For multivariate classification analyses, we constructed a mask from voxels responsive to high- versus low-reward anticipation in the “localizer” GLM described above at an uncorrected threshold of p < 0.001 (excluding the cerebellum) and voxels responsive to hit versus miss feedback in a contiguous cluster including the ventromedial prefrontal cortex (VMPFC), striatum, and hippocampus (excluding the cerebellum and any posterior regions that may show activation purely based on the flicker-related perceptual difference between hit and miss trials) at an uncorrected threshold of p < 0.001. Note that different thresholds for the ROI mask yielded qualitatively similar results.
For univariate and searchlight results, linear contrasts of univariate SPMs were taken to a group-level (random-effects) analysis. We report results corrected for family-wise error (FWE) due to multiple comparisons (Friston et al., 1994). We conduct this correction at the peak level within small volume ROIs for which we had an a priori hypothesis (after an initial thresholding of p < 0.005 uncorrected) or at the whole-brain cluster level, with a cluster threshold of 10 voxels. We focused on reward-related responses supporting memory for value in the striatum and VMPFC. The striatum ROI was adapted from the AAL atlas (Tzourio-Mazoyer et al., 2002). As the VMPFC is known to correlate with reward value and to respond to reward feedback in the MID task (Knutson et al., 2001; Bartra et al., 2013; Clithero and Rangel, 2014), we constructed the VMPFC ROI from the contrast of hit versus miss feedback in the incidental learning phase, thresholded at p < 0.00001 uncorrected. The striatum and VMPFC ROIs were combined into a single reward hypothesis-motivated mask for SVC. We also explored value memory responses in the MTL driven by a separate hypothesis that the hippocampus may support memory for value given its role in episodic memory. The memory hypothesis-motivated MTL ROI (including hippocampus and parahippocampal cortex) was adapted from the AAL atlas. All voxel locations are reported in MNI coordinates and results are displayed overlaid on the average of all participants' normalized high-resolution structural images.
Multivariate fMRI analyses.
For multivariate classification analyses, we estimated a mass-univariate GLM in which each trial was modeled with a single regressor, giving 68 regressors for the learning phase and 68 regressors for the test phase. The learning phase regressor duration modeled the 3 s anticipation period. The test phase regressor duration modeled the 4 s object re-presentation period. Models included the six motion regressors and block regressors as effects of no interest.
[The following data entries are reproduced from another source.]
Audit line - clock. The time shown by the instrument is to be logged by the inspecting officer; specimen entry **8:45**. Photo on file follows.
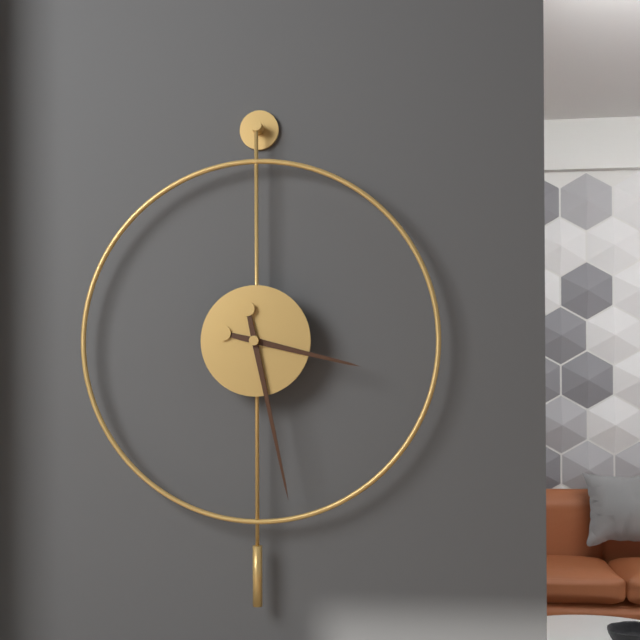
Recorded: **3:28**
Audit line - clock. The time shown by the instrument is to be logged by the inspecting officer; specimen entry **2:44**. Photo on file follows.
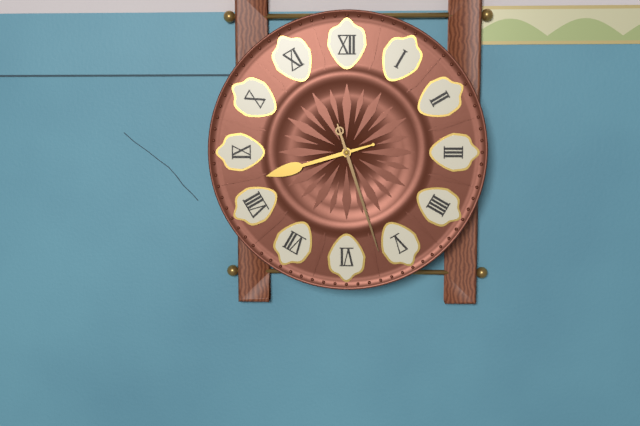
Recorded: **8:27**
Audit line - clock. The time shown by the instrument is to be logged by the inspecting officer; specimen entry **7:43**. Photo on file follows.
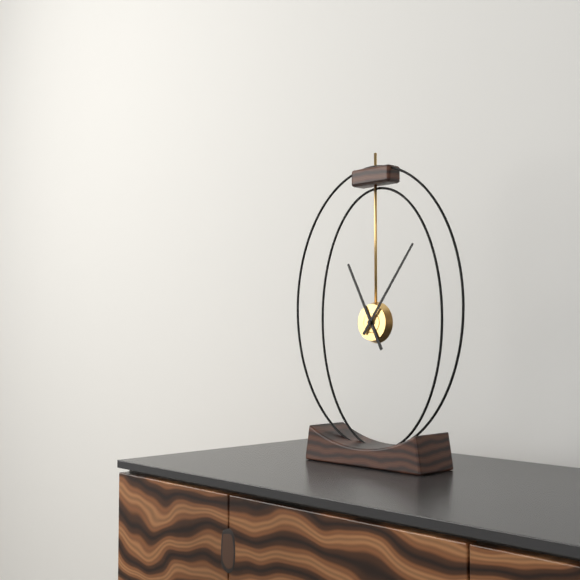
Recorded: **11:06**
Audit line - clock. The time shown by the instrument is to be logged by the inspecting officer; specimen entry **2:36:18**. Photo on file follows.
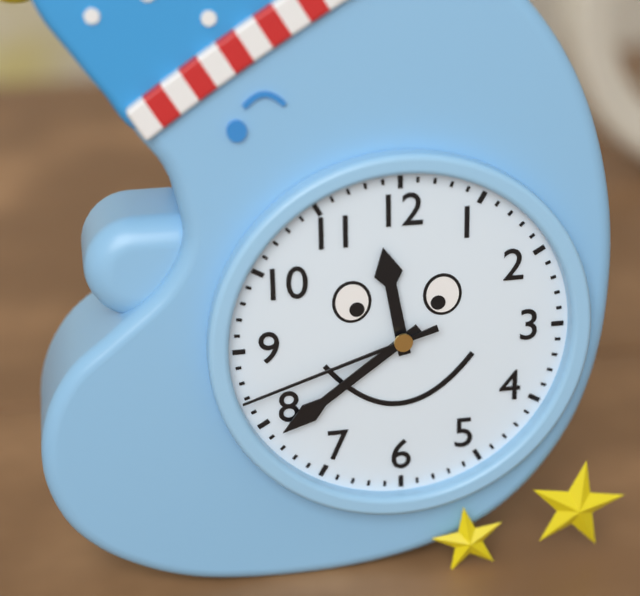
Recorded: **11:39:42**
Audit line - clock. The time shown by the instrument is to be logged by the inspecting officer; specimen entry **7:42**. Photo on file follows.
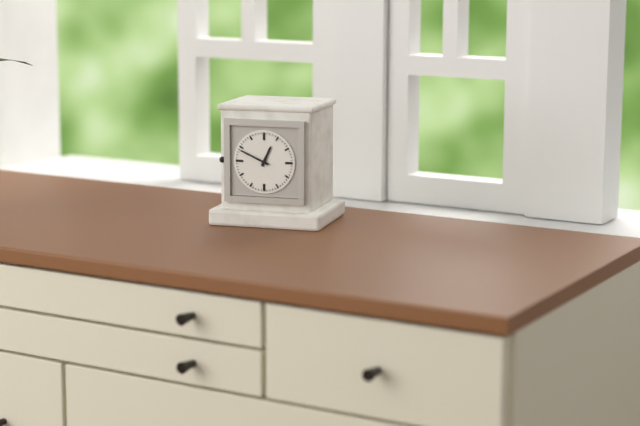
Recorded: **12:49**
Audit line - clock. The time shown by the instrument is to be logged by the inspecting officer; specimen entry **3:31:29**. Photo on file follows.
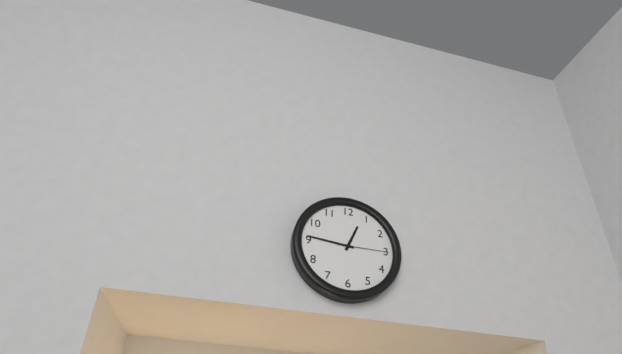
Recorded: **12:46:15**
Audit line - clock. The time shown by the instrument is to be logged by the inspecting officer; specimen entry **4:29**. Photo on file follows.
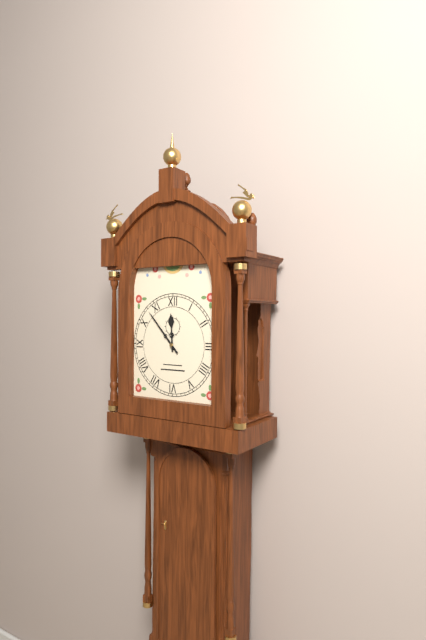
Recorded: **11:53**
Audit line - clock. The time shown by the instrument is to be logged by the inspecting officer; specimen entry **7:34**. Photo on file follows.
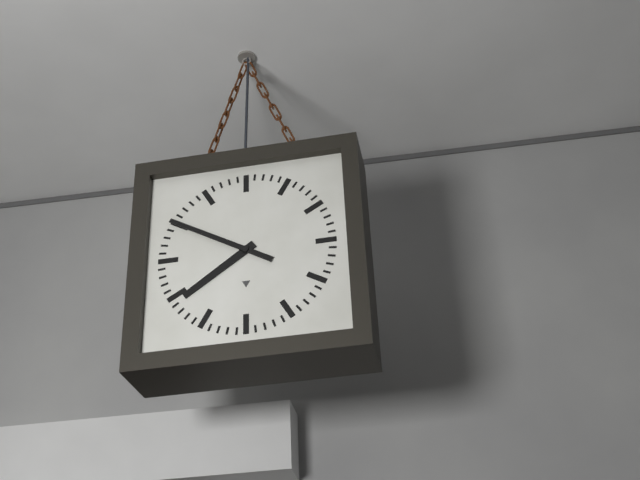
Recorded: **7:50**
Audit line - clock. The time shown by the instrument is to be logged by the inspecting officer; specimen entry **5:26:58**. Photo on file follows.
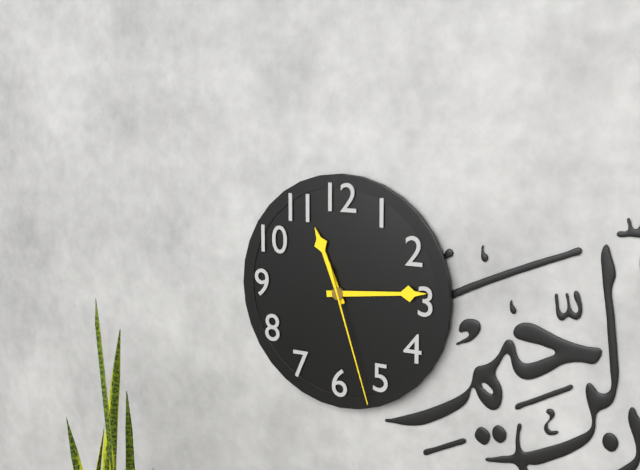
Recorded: **11:14:27**
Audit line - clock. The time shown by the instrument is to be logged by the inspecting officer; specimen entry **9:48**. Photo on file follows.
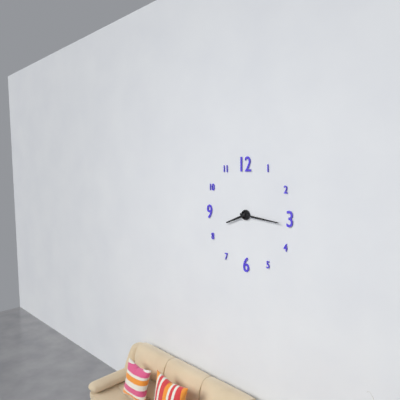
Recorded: **8:16**
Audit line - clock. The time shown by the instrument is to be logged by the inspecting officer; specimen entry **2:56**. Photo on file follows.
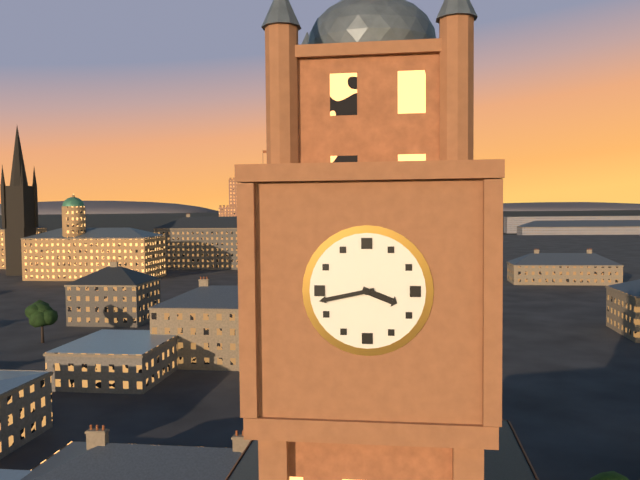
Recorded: **3:43**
Multivariate analyses were conducting using The Decoding Toolbox (Hebart et al., 2014). Classification used a L2-norm learning support vector machine (LIBSVM; Chang and Lin, 2011) with a fixed cost of c = 1. The classifier was trained on the full reward learning phase data. The trained classifier was then tested on the full test phase data. Note that, for the primary across-phase classification analysis, no cross-validation is necessary for training because no inferences are drawn and no results are reported on the training (learning phase) data.
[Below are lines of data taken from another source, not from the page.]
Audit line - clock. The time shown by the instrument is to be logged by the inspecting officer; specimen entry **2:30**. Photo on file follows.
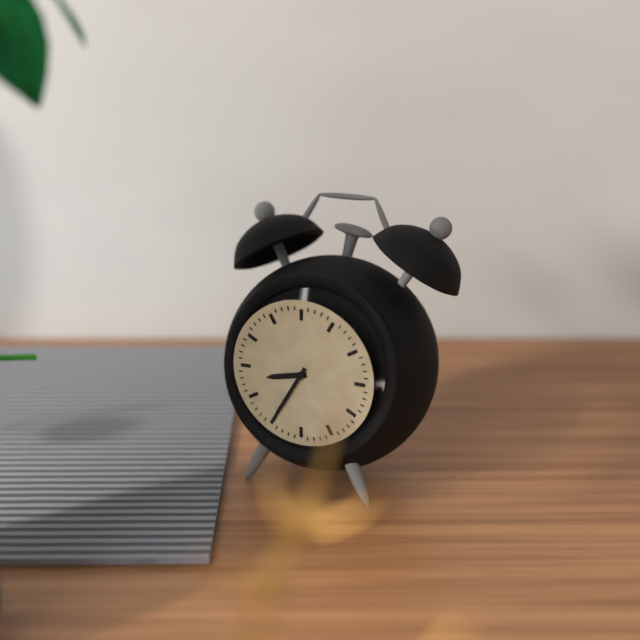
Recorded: **8:35**
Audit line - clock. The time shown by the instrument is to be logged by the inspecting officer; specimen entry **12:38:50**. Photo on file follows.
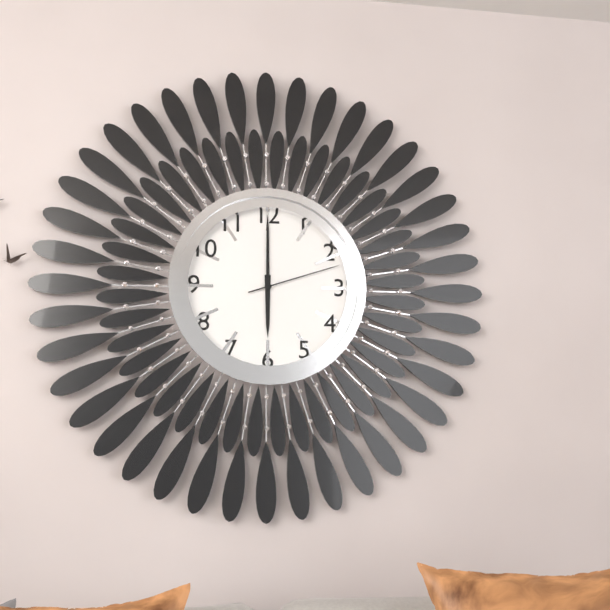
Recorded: **6:00:12**
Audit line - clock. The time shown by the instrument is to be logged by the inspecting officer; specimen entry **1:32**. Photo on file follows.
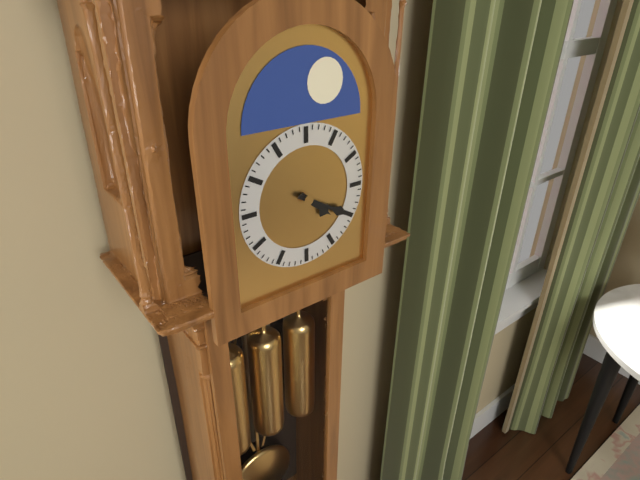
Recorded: **4:20**
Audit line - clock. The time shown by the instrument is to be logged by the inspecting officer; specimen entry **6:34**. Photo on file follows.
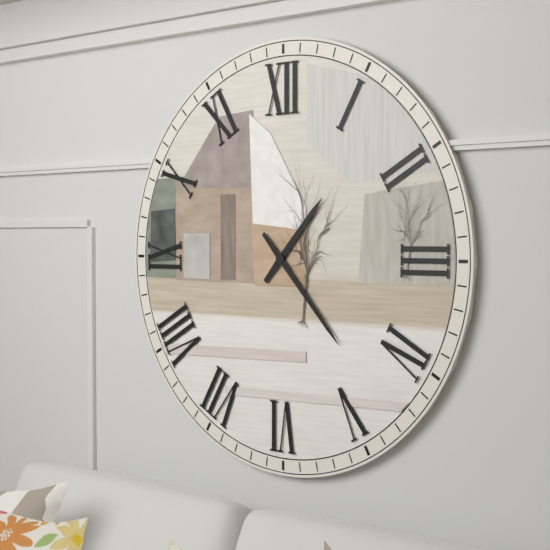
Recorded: **1:23**
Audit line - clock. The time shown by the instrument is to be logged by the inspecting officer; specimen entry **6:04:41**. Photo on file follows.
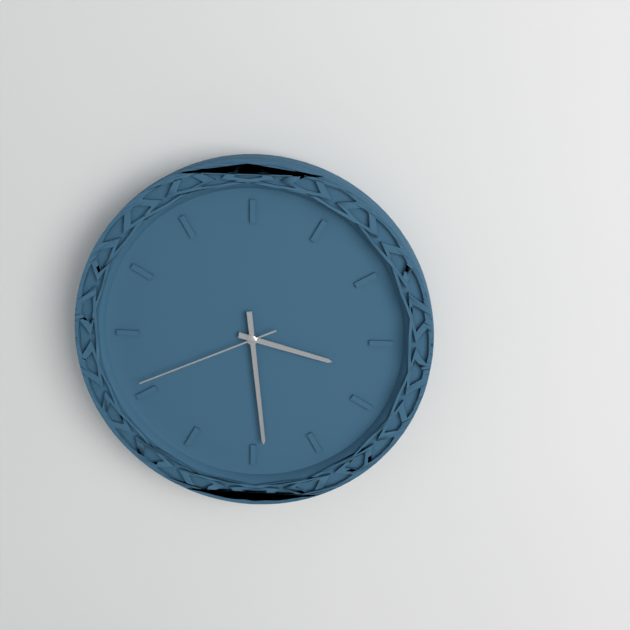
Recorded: **3:29:41**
For secondary MVPA analyses on the learning phase alone, leave-one-run-out cross-validation was used, with learning phase data subdivided into four blocks to increase the number of folds in cross-validation. Learning phase results were conducted across the whole brain to avoid biasing the classification results by the univariate reward-responsive mask used in the cross-phase classification. In addition, to illustrate the SVM pattern supporting classification of high- versus low-reward trials in the incidental learning phase, we trained a classifier on all learning phase data. Individual voxel weights, which represent a combination of signal and class-independent covariance, were reconstructed according to the method of Haufe et al. (2014). After a smoothing of 6 mm FWHM, the across-subject effects are depicted for illustration only.
Our primary analyses report results using the area under the receiver-operating-characteristic area under the curve (AUC), which uses graded decision values and better accounts for biases in classification that may arise due to the different processes engaged by the incidental learning phase versus test phase tasks. Percentage correct classification is reported for the secondary analysis using incidental learning phase classification performance to filter test phase performance because binary correct versus incorrect learning phase classification is necessary for this procedure.
To constrain the classification to regions responsive to reward, we trained and tested the classifier within regions showing group-level activation to reward anticipation and outcome in the incidental learning phase. A model including the full learning phase trial showed qualitatively similar decoding accuracy. This analysis was conducted independent of feedback (“hit”) to maximize the number of trials in the analysis, as behavioral value memory performance (Experiments 1–3) did not differ due to feedback. Conducting the analyses on the subset of hit trials yielded qualitatively similar results. Test phase classification included all levels of reward value memory confidence to include the largest number of trials in the fMRI analysis. Finally, we performed correlation analyses to determine whether behavioral performance was correlated with classification accuracy; statistical comparison of correlations were computed using Steiger's test for differences in dependent correlations.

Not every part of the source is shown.